▶ **SUPPLIED INFORMATION**:
******

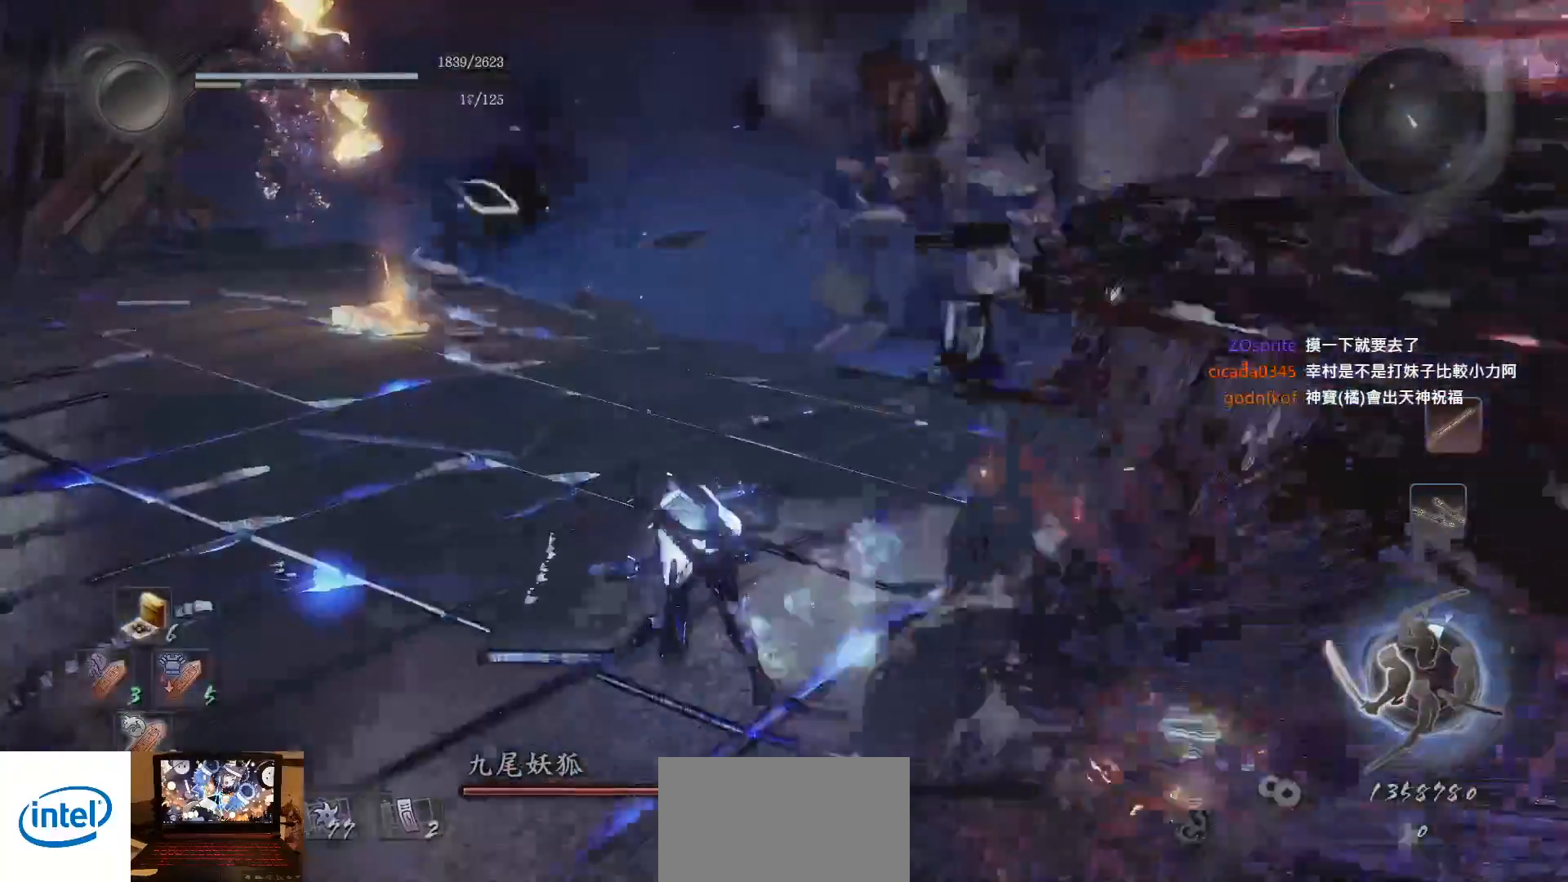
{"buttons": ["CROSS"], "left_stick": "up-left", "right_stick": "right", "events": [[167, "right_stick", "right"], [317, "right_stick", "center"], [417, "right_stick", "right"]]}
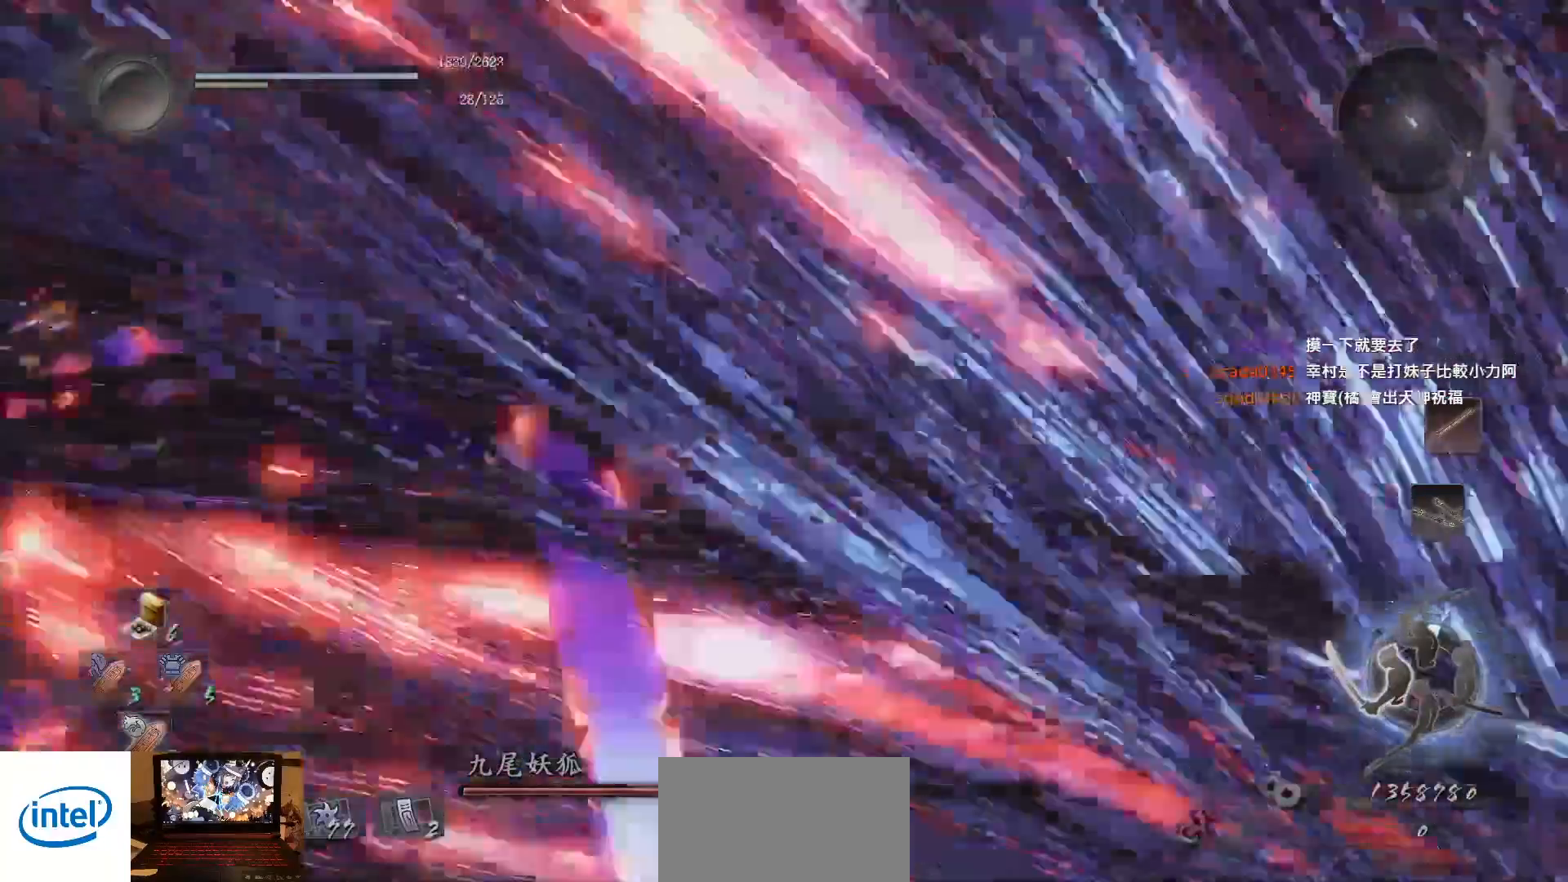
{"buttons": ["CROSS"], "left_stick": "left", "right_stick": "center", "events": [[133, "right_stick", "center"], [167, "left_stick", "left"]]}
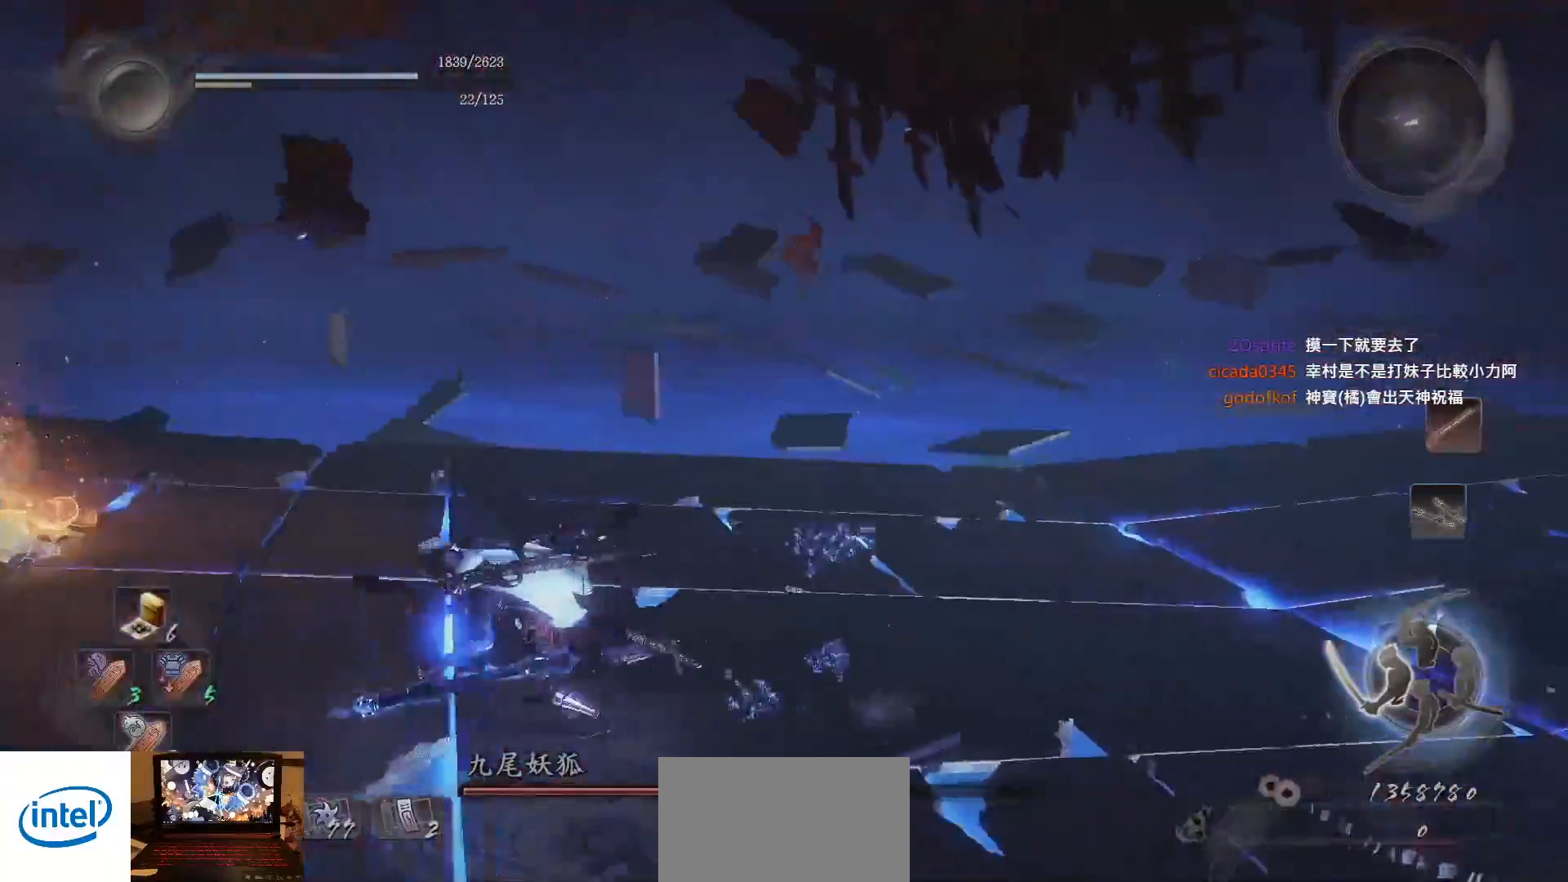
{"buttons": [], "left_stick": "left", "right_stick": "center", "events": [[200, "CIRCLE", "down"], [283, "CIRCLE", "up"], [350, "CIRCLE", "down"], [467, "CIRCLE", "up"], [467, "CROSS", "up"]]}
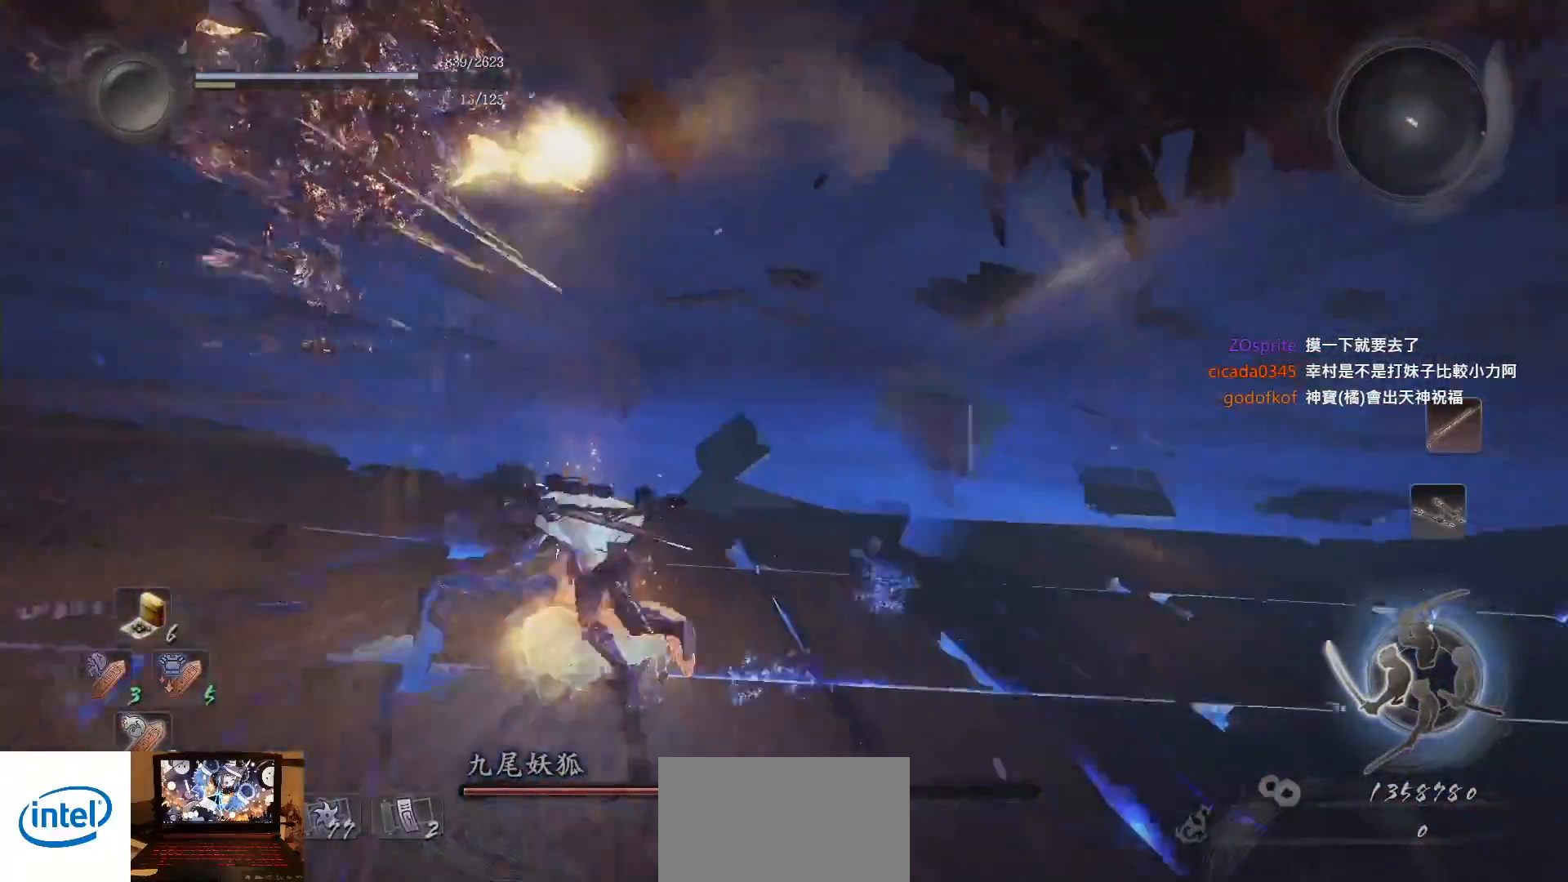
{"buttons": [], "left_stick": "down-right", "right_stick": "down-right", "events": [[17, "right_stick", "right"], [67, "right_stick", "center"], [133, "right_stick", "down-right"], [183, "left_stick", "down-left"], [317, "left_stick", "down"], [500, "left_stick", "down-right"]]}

******

▶ **TASK INSTRUCTIONS**: Images are to be skipped, and each line above is to be returned exactly.

▶ **ANSWER TO THE EXERCISE**:
{"buttons": ["CROSS"], "left_stick": "up-left", "right_stick": "right", "events": [[167, "right_stick", "right"], [317, "right_stick", "center"], [417, "right_stick", "right"]]}
{"buttons": ["CROSS"], "left_stick": "left", "right_stick": "center", "events": [[133, "right_stick", "center"], [167, "left_stick", "left"]]}
{"buttons": [], "left_stick": "left", "right_stick": "center", "events": [[200, "CIRCLE", "down"], [283, "CIRCLE", "up"], [350, "CIRCLE", "down"], [467, "CIRCLE", "up"], [467, "CROSS", "up"]]}
{"buttons": [], "left_stick": "down-right", "right_stick": "down-right", "events": [[17, "right_stick", "right"], [67, "right_stick", "center"], [133, "right_stick", "down-right"], [183, "left_stick", "down-left"], [317, "left_stick", "down"], [500, "left_stick", "down-right"]]}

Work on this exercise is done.